◆ DATASET RECORDS ◆
[Start of Attachment]

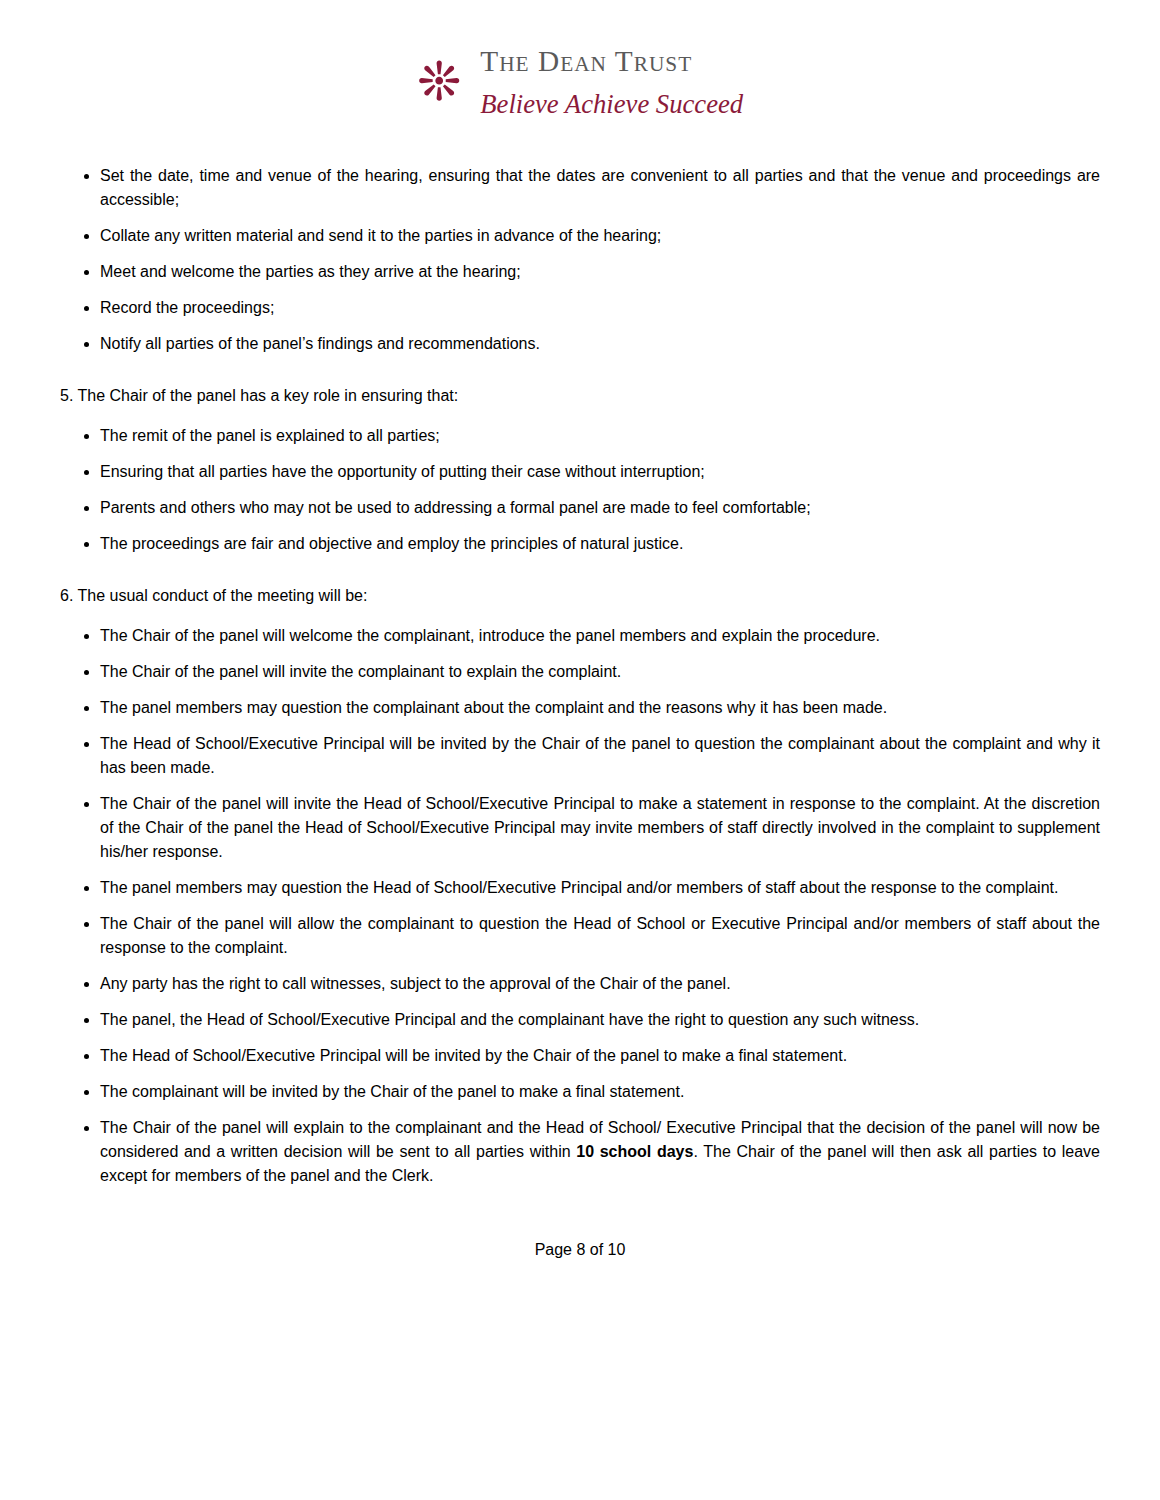❊
THE DEAN TRUST
Believe Achieve Succeed
Set the date, time and venue of the hearing, ensuring that the dates are convenient to all parties and that the venue and proceedings are accessible;
Collate any written material and send it to the parties in advance of the hearing;
Meet and welcome the parties as they arrive at the hearing;
Record the proceedings;
Notify all parties of the panel’s findings and recommendations.
5. The Chair of the panel has a key role in ensuring that:
The remit of the panel is explained to all parties;
Ensuring that all parties have the opportunity of putting their case without interruption;
Parents and others who may not be used to addressing a formal panel are made to feel comfortable;
The proceedings are fair and objective and employ the principles of natural justice.
6. The usual conduct of the meeting will be:
The Chair of the panel will welcome the complainant, introduce the panel members and explain the procedure.
The Chair of the panel will invite the complainant to explain the complaint.
The panel members may question the complainant about the complaint and the reasons why it has been made.
The Head of School/Executive Principal will be invited by the Chair of the panel to question the complainant about the complaint and why it has been made.
The Chair of the panel will invite the Head of School/Executive Principal to make a statement in response to the complaint. At the discretion of the Chair of the panel the Head of School/Executive Principal may invite members of staff directly involved in the complaint to supplement his/her response.
The panel members may question the Head of School/Executive Principal and/or members of staff about the response to the complaint.
The Chair of the panel will allow the complainant to question the Head of School or Executive Principal and/or members of staff about the response to the complaint.
Any party has the right to call witnesses, subject to the approval of the Chair of the panel.
The panel, the Head of School/Executive Principal and the complainant have the right to question any such witness.
The Head of School/Executive Principal will be invited by the Chair of the panel to make a final statement.
The complainant will be invited by the Chair of the panel to make a final statement.
The Chair of the panel will explain to the complainant and the Head of School/ Executive Principal that the decision of the panel will now be considered and a written decision will be sent to all parties within 10 school days. The Chair of the panel will then ask all parties to leave except for members of the panel and the Clerk.
Page 8 of 10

[End of Attachment]

◆ TASK STATEMENT ◆
Repeat the records above exactly, omitting every picture.

◆ THE ANSWER ◆
❊
THE DEAN TRUST
Believe Achieve Succeed
Set the date, time and venue of the hearing, ensuring that the dates are convenient to all parties and that the venue and proceedings are accessible;
Collate any written material and send it to the parties in advance of the hearing;
Meet and welcome the parties as they arrive at the hearing;
Record the proceedings;
Notify all parties of the panel’s findings and recommendations.
5. The Chair of the panel has a key role in ensuring that:
The remit of the panel is explained to all parties;
Ensuring that all parties have the opportunity of putting their case without interruption;
Parents and others who may not be used to addressing a formal panel are made to feel comfortable;
The proceedings are fair and objective and employ the principles of natural justice.
6. The usual conduct of the meeting will be:
The Chair of the panel will welcome the complainant, introduce the panel members and explain the procedure.
The Chair of the panel will invite the complainant to explain the complaint.
The panel members may question the complainant about the complaint and the reasons why it has been made.
The Head of School/Executive Principal will be invited by the Chair of the panel to question the complainant about the complaint and why it has been made.
The Chair of the panel will invite the Head of School/Executive Principal to make a statement in response to the complaint. At the discretion of the Chair of the panel the Head of School/Executive Principal may invite members of staff directly involved in the complaint to supplement his/her response.
The panel members may question the Head of School/Executive Principal and/or members of staff about the response to the complaint.
The Chair of the panel will allow the complainant to question the Head of School or Executive Principal and/or members of staff about the response to the complaint.
Any party has the right to call witnesses, subject to the approval of the Chair of the panel.
The panel, the Head of School/Executive Principal and the complainant have the right to question any such witness.
The Head of School/Executive Principal will be invited by the Chair of the panel to make a final statement.
The complainant will be invited by the Chair of the panel to make a final statement.
The Chair of the panel will explain to the complainant and the Head of School/ Executive Principal that the decision of the panel will now be considered and a written decision will be sent to all parties within 10 school days. The Chair of the panel will then ask all parties to leave except for members of the panel and the Clerk.
Page 8 of 10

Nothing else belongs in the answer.